The ominous Canadian weather system stoked some early heating hype for natural gas trade, resulting in the sizable rally since Monday, though the severe cold will not last and will induce heating only in lightly populated areas, while at the same time killing cooling demand over much wider areas, with a much higher population.

“The strong Canadian weather system will finally track across the US over the next several days … bringing very comfortable temperatures to the southern US and driving with much lower than normal cooling demand,” analysts at NatGasWeather.com wrote in a note to clients today. “We continue to believe any early winter season hype is unwarranted as weather patterns by early next week will be very pleasant.”
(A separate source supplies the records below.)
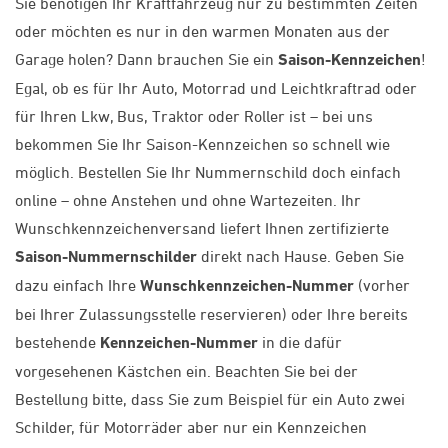
Sie benötigen Ihr Kraftfahrzeug nur zu bestimmten Zeiten
oder möchten es nur in den warmen Monaten aus der
Garage holen? Dann brauchen Sie ein
Saison-Kennzeichen
!
Egal, ob es für Ihr Auto, Motorrad und Leichtkraftrad oder
für Ihren Lkw, Bus, Traktor oder Roller ist – bei uns
bekommen Sie Ihr Saison-Kennzeichen so schnell wie
möglich. Bestellen Sie Ihr Nummernschild doch einfach
online – ohne Anstehen und ohne Wartezeiten. Ihr
Wunschkennzeichenversand liefert Ihnen zertifizierte
Saison-Nummernschilder
direkt nach Hause. Geben Sie
dazu einfach Ihre
Wunschkennzeichen-Nummer
(vorher
bei Ihrer Zulassungsstelle reservieren) oder Ihre bereits
bestehende
Kennzeichen-Nummer
in die dafür
vorgesehenen Kästchen ein. Beachten Sie bei der
Bestellung bitte, dass Sie zum Beispiel für ein Auto zwei
Schilder, für Motorräder aber nur ein Kennzeichen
This week’s cold spell will likely have a positive impact on upcoming natgas inventory builds. Analysts project this Thursday’s EIA report will post the 21-st straight week of above average builds for natgas inventories, after last week the deficit to the 5-year average volume was narrowed to only 15.4%, down from a record 50% in March.

Next week’s report, which will cover builds this week, will probably start a series of much bigger than average injections, as the market enters Fall shoulder season.

“It is not unreasonable to think there are potentially at least 7-8 straight weeks of fairly big builds to come, with most, if not all, being much larger than normal,” the analysts at NatGasWeather.com wrote.

US weather outlook

A quite cool Canadian system is already tracking through the northwestern US and will have reached the central US by Wednesday, bringing temps down some 10-20 degrees over the Midwest and North Plains, as well as bringing heavy showers and thunderstorms, with secondary cooling later on over the Southeast and the East Coast. Temperature troughs could reach as low as 30-40 Fahrenheit, which will spur heating in some areas. The far South and the West will see mostly seasonal weather, and overall cooling demand will be dropping from moderate to low.

“The coldest air will remain over the northern Plains and into Minnesota, and will be a secondary weather system that follows late Sunday and into Monday for the Great Lakes where temperatures could again drop into the 30s,” NatGasWeather.com analysts wrote. “There will be hot temperatures over high population southern California cities at times over the next few weeks.”